(Data records)
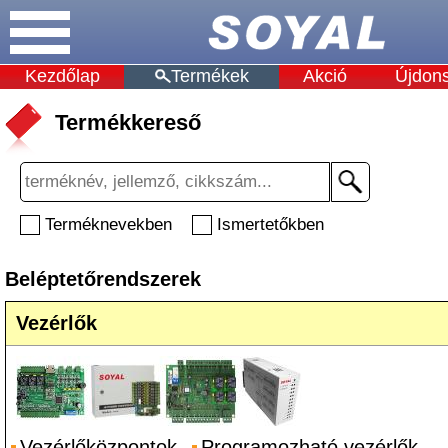
Kezdőlap
Termékek
Akció
Újdon
Termékkereső
Terméknevekben
Ismertetőkben
Beléptetőrendszerek
Vezérlők
Vezérlőközpontok
Programozható vezérlők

§ Aim of the exercise
Each entry should be output word for word, with no pictures carried over.

§ Result for this task
Kezdőlap
Termékek
Akció
Újdon
Termékkereső
Terméknevekben
Ismertetőkben
Beléptetőrendszerek
Vezérlők
Vezérlőközpontok
Programozható vezérlők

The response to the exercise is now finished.